WHAT NEEDS TO BE DONE: Whenever the string "lines" appears in a line below, please copy the line out.

PROVIDED RECORDS:
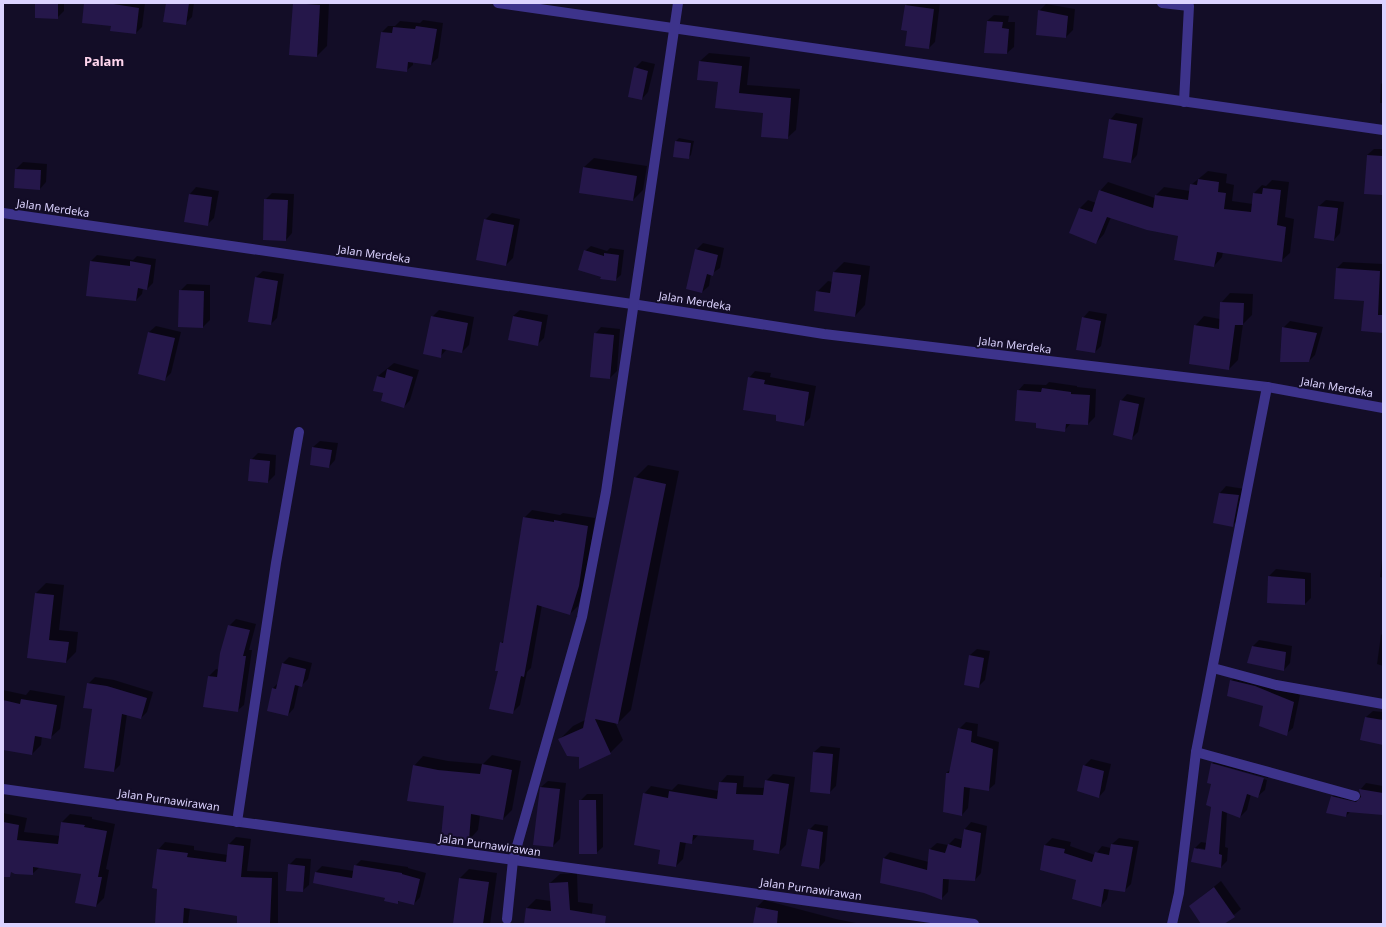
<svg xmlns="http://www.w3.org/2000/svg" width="1386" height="927" viewBox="0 0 1386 927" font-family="'Noto Sans',sans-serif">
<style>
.shadow{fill:#0007;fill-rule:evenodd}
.building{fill:#25174a}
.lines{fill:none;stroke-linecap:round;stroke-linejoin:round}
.minor{stroke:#3d338b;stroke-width:10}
.labels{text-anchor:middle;stroke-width:4;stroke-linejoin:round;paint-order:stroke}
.street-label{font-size:11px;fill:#dcd3ff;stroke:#130d27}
.quarter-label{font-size:13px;font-weight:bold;fill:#ffd5ed;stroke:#130d27}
</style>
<rect width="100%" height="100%" fill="#130d27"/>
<g class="shadow">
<polygon points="36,3 64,3 64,11 57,18"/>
<polygon points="85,3 145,3 142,27 136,33 112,25"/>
<polygon points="167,3 194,3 192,17 185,24"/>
<polygon points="294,3 329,3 327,46 317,56"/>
<polygon points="908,3 940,3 935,42 929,48 906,5"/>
<polygon points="1046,4 1075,9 1073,30 1066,37 1037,34 1039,11"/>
<polygon points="994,15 1009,16 1008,22 1015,22 1014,47 1007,53 987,21"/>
<polygon points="423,20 443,23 438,58 431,64 413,61 413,65 406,71 382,32 388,26 395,26 400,21 420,23"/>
<polygon points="709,53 750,57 747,85 800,89 796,130 787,138 764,112 719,81 700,61"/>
<polygon points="642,61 655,64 648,92 642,99 635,68"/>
<polygon points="1383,82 1383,103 1380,103 1381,84"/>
<polygon points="1116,113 1143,118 1137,155 1131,162 1110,120"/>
<polygon points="679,138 694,141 691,155 688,158 676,141"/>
<polygon points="1374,149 1383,149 1383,194 1367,155"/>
<polygon points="594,158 647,166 643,190 633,200 583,168"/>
<polygon points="23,162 47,164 46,182 40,189 16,169"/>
<polygon points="1208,171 1227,174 1226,183 1234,185 1232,201 1253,204 1254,193 1262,185 1266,186 1272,180 1289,182 1285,217 1294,219 1290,253 1281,261 1223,252 1222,257 1214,266 1179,235 1111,217 1104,234 1096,243 1070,233 1080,208 1088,200 1096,203 1100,191 1108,182 1155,198 1156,195 1164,187 1190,191 1191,185"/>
<polygon points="196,187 219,191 214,218 207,225 185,222 190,194"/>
<polygon points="272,193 294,194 292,233 286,240 265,200"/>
<polygon points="1326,200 1344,202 1340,233 1334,240 1319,206"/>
<polygon points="492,213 520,219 513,258 506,265 485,220"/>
<polygon points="703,243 724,248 720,268 711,274 709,286 702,292 696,250"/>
<polygon points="591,246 607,251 610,248 624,250 621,275 615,280 602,276 585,251"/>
<polygon points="97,255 133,260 137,256 156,259 153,283 147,289 143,288 142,294 136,300 91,261"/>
<polygon points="844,262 870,266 865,305 855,316 817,292 828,281 833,282 834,272"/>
<polygon points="1343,262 1383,264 1383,332 1365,300 1337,268"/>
<polygon points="263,271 284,274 277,318 271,324 256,277"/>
<polygon points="187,284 210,285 210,320 203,327 179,326 180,291"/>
<polygon points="1230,293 1253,294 1252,315 1243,324 1238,360 1229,369 1195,326 1204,316 1220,319 1221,303"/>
<polygon points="439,310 474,317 469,345 462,352 447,349 440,357 432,317"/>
<polygon points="520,310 548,315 544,338 537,345 513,316"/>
<polygon points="1089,311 1107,314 1101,346 1095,352 1083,318"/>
<polygon points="1290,321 1323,327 1315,355 1309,361 1283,328"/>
<polygon points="156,326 181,332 171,373 165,379 149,332"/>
<polygon points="601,327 620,329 617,371 610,378 595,334"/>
<polygon points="394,363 419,370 410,400 404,407 384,393 375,390 378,376"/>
<polygon points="755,371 771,373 770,377 816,386 810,418 803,425 778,414 749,378"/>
<polygon points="1049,382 1077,386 1077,387 1096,389 1095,417 1088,424 1071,423 1064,431 1038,422 1018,391 1024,384 1046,385"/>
<polygon points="1127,394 1145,398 1138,432 1132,438 1121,401"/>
<polygon points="320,441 338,443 335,460 329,467 313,447"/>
<polygon points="258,453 276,455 275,475 268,482 251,460"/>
<polygon points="648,465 679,471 631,710 618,723 615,722 623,740 610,753 580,756 560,739 573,726 585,720 635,478"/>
<polygon points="1226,486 1245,489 1239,519 1232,526 1215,522 1220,493"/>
<polygon points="532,510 560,515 563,513 595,518 586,578 578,606 570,614 542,605 531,668 527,672 520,705 512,713 499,671 501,643 505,639 524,518"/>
<polygon points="1383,551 1383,578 1380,577"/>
<polygon points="1276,569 1311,573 1311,598 1305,604 1268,602 1269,576"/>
<polygon points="46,583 64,585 59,630 78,632 76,652 66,662 28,657 36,593"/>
<polygon points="236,619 256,624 249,650 252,650 244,705 237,711 209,676 216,669 219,670 229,626"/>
<polygon points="1383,633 1383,666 1377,664 1381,635"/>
<polygon points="1259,640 1292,646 1290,663 1284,670 1252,647"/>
<polygon points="977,649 990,651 985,680 978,687 970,655"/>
<polygon points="289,657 312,663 308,679 301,686 299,685 294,708 288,715 273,688 278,683 282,664"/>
<polygon points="1238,674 1262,680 1300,695 1293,728 1286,734 1264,706 1231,681"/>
<polygon points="95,677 114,680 153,692 147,712 141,718 127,714 120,765 114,771 93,709 88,684"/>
<polygon points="3,690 26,695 30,690 65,696 60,729 51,737 42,736 41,745 32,754 3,749"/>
<polygon points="1373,711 1383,712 1383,744 1366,717"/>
<polygon points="966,722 978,724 977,736 999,742 995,784 988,790 970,787 968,808 962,815 946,773 951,769 959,729"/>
<polygon points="821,746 840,748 836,786 829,793 814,752"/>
<polygon points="492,755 521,761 512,810 503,819 480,815 478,830 469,840 414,766 423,756 448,761 483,764"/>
<path d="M1219,757L1270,771L1268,778L1215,764V766L1267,780L1265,790L1258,796L1251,794L1247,810L1240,817L1227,812L1225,847L1228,848L1227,861L1221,867L1192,862L1195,848L1201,842L1207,843L1212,807V764ZM1198,848L1210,850H1198Z"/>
<polygon points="1091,759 1111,764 1105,790 1099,797 1084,766"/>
<polygon points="773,774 795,777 786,845 779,852 755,839 699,834 691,843 686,842 683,859 676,866 661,850 644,794 651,786 672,790 678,784 719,791 720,783 727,775 744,776 743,787 765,788 766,781"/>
<polygon points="548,781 566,783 560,839 553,846 541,787"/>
<polygon points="1366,783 1383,786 1383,814 1350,812 1346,816 1332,797 1339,790 1362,796 1360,790"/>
<polygon points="587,794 603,794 603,847 596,853 580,801"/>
<polygon points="3,813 27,818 24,832 60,836 62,822 70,814 92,817 92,819 115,824 106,869 109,870 104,898 96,906 82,873 40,867 32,874 3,869"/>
<polygon points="971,822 987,826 981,873 975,880 949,878 948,892 941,899 884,858 890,852 929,862 930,849 937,843 948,845 955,838 963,840 965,829"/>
<polygon points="815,824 828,826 825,861 819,868 809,830"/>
<polygon points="236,837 251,839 247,871 278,872 278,924 238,924 238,915 190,908 188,924 156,924 158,888 158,850 165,842 194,846 194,850 228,855 229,844"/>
<polygon points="1052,838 1071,842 1070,846 1095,855 1102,846 1111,848 1112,844 1119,838 1139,841 1131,884 1124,891 1109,889 1107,899 1101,906 1077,879 1042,869 1045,845"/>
<polygon points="296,858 311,859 309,885 302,891 289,865"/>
<polygon points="361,860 408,867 408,868 426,873 420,897 414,904 400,900 397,903 386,898 314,882 316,872 322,866 354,871 355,866"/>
<polygon points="469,869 497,873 490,924 454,924 460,878"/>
<polygon points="577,873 578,902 593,904 591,924 525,924 527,908 536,899 551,901 550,883 560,874"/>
<polygon points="1221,881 1241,909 1223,924 1202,924 1190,906"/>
<polygon points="764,900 836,919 861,924 754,924 757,907"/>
</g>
<g class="building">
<polygon points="35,3 58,3 58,19 35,18"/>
<polygon points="84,3 107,3 139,8 136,34 110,31 111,26 82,23"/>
<polygon points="166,3 189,3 186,25 163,22"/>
<polygon points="293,3 320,5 317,57 289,55"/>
<polygon points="905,5 934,9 929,49 905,46 907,31 901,30"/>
<polygon points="1038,10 1068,16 1066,38 1036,35"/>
<polygon points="987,21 1003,22 1002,28 1009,29 1007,54 984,53"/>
<polygon points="416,26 437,29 431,65 408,62 407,72 376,68 381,32 392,33 393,27 415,29"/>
<polygon points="699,61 742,66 739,93 791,98 788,139 761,137 763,113 715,108 718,82 697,80"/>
<polygon points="634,67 648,71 642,100 628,97"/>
<polygon points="1109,119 1137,124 1131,163 1103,158"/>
<polygon points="675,141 691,143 689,159 673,157"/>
<polygon points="1367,155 1383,156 1383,195 1364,194"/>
<polygon points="583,167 637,176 633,201 579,193"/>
<polygon points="15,169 41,170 40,190 14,188"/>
<polygon points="1198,179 1219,182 1218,192 1226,193 1224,209 1251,212 1253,193 1262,194 1263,188 1281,190 1277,225 1286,227 1282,262 1217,252 1214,267 1174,260 1178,236 1147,230 1107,217 1096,244 1069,233 1079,208 1092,212 1099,190 1153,208 1155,195 1188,200 1190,184 1197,185"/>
<polygon points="189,194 212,197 208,226 184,222"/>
<polygon points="264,199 288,200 286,241 263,240"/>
<polygon points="1318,206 1338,208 1334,241 1314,238"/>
<polygon points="484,219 514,225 506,266 476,260"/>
<polygon points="695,249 718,255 713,276 707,274 702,293 686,289"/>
<polygon points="584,250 604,256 604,253 619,255 616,281 600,279 601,277 578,270"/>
<polygon points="90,261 130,266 130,261 151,265 147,290 138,288 136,301 86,296"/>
<polygon points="1336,268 1380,271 1378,315 1383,315 1383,333 1361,331 1364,301 1334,299"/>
<polygon points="833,272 861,275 855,317 814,311 816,291 830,293"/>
<polygon points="255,277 278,281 271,325 248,322"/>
<polygon points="179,290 204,291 203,328 178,327"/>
<polygon points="1220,302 1244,303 1243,325 1235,325 1229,370 1189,364 1194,325 1219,329"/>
<polygon points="431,316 468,323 462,353 442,349 441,358 423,354"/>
<polygon points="513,316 542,322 538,346 508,340"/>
<polygon points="1082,317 1101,321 1095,353 1076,350"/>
<polygon points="1282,327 1317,333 1309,362 1280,362"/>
<polygon points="148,332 175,338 165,381 138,374"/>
<polygon points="594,333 614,335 610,379 590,377"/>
<polygon points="387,369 413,377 404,408 381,401 383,393 373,391 377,376 385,378"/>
<polygon points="748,377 765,380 764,384 809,392 804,426 776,421 776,415 743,410"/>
<polygon points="1042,388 1071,392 1071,394 1090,395 1088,425 1066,424 1065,432 1036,428 1036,423 1015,421 1017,390 1041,392"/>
<polygon points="1120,400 1139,404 1132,440 1113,435"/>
<polygon points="312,447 332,450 329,468 310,465"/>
<polygon points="250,459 270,461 268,483 248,481"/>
<polygon points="634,477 666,484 618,724 595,719 611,754 579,769 579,757 567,756 558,739 583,728"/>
<polygon points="1219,493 1239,495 1233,527 1213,523"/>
<polygon points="523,517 554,522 554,520 588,526 579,586 570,615 537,605 524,677 521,676 513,714 489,709 498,671 495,671 500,642 503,643"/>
<polygon points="1268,576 1305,579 1305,605 1267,603"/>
<polygon points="35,593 54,595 49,640 69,642 66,663 27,658"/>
<polygon points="228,625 250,630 243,656 246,656 238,712 203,707 208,676 217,677 220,653"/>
<polygon points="1252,646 1286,652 1284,671 1247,663"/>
<polygon points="969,655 984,658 979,688 964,685"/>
<polygon points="282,663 306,669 302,687 295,685 288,716 267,711 272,688 276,689"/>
<polygon points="1230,680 1255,686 1294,702 1287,736 1259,726 1263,706 1227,696"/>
<polygon points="87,683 107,686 147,698 141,719 122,714 114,772 84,768 92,709 83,708"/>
<polygon points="21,699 57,705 51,739 35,736 32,755 3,750 3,700 20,704"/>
<polygon points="1365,717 1383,720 1383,745 1360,740"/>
<polygon points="958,728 972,731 971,742 993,749 989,791 964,787 962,816 943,812 946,773 949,773"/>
<polygon points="813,752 833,754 830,794 810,792"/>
<polygon points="1211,763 1264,778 1258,798 1247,794 1240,818 1222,811 1219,854 1222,855 1221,868 1191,862 1194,848 1205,850 1211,807 1206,805 1211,784 1207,783"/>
<polygon points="482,764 512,770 503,820 471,814 469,841 441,838 444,806 407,801 413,765 438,770 480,774"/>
<polygon points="1083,765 1104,771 1099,798 1077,791"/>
<polygon points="765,780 789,784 779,854 753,850 754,840 693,835 692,844 680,842 676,867 658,864 660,850 634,845 643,793 668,798 669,791 717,799 719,782 737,783 736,794 763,795"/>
<polygon points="540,787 560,789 553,847 533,845"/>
<polygon points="1359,789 1383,793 1383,815 1347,812 1346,817 1326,813 1331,796 1356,802 1361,797"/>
<polygon points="579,800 596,800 597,854 579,854"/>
<polygon points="3,822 19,825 17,840 58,844 61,822 85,825 84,827 107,831 98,877 102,877 96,907 75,903 81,874 33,867 33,875 15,874 11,872 10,877 3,877"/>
<polygon points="808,829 823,832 819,869 801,866"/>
<polygon points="964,829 981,833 975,881 943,879 942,900 924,893 880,883 883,858 927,870 929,849 945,853 948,844 961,848"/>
<polygon points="228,844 244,846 241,877 272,878 270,924 237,924 237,916 184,908 183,924 155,924 157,889 152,888 157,849 188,853 187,857 226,862"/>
<polygon points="1111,844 1133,847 1125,892 1104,889 1101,907 1072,899 1076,880 1040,870 1044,845 1065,849 1064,853 1092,862 1095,852 1109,855"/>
<polygon points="288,864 305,866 303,892 286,891"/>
<polygon points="354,865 402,873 402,874 420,879 414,905 398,901 398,904 384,901 385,898 313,883 315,872 352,878"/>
<polygon points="459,878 489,882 483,924 453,924"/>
<polygon points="568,882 570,910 606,916 605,924 524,924 526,908 551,911 549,883"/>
<polygon points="1214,887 1235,917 1224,924 1201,924 1189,906"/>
<polygon points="756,907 778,911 777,924 753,924"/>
</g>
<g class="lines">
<g class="minor">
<polyline points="498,3 1383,130"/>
<polyline points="1162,3 1189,6 1184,102"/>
<polyline points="3,213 632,304 824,334 1267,387 1383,408"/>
<polyline points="1213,668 1276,685 1383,704"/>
<polyline points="1196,752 1355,796"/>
<polyline points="3,789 974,924"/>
<polyline points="237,822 276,563 299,432"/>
<polyline points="507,919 513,860 582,617 606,492 678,3"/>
<polyline points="1172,924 1179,893 1196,752 1267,387"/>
</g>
</g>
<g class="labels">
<g class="street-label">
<text transform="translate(53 208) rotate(8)" y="4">Jalan Merdeka</text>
<text transform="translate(374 254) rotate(8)" y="4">Jalan Merdeka</text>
<text transform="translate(695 301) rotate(9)" y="4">Jalan Merdeka</text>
<text transform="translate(1015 345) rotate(7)" y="4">Jalan Merdeka</text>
<text transform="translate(1337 387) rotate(10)" y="4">Jalan Merdeka</text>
<text transform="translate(169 800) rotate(8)" y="4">Jalan Purnawirawan</text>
<text transform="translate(490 845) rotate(8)" y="4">Jalan Purnawirawan</text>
<text transform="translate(811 889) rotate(8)" y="4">Jalan Purnawirawan</text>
</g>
<g class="quarter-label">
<text x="104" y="66">Palam</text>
</g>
</g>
<rect width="1386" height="927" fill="none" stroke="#dcd3ff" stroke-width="8"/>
</svg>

TASK ANSWER:
.lines{fill:none;stroke-linecap:round;stroke-linejoin:round}
<g class="lines">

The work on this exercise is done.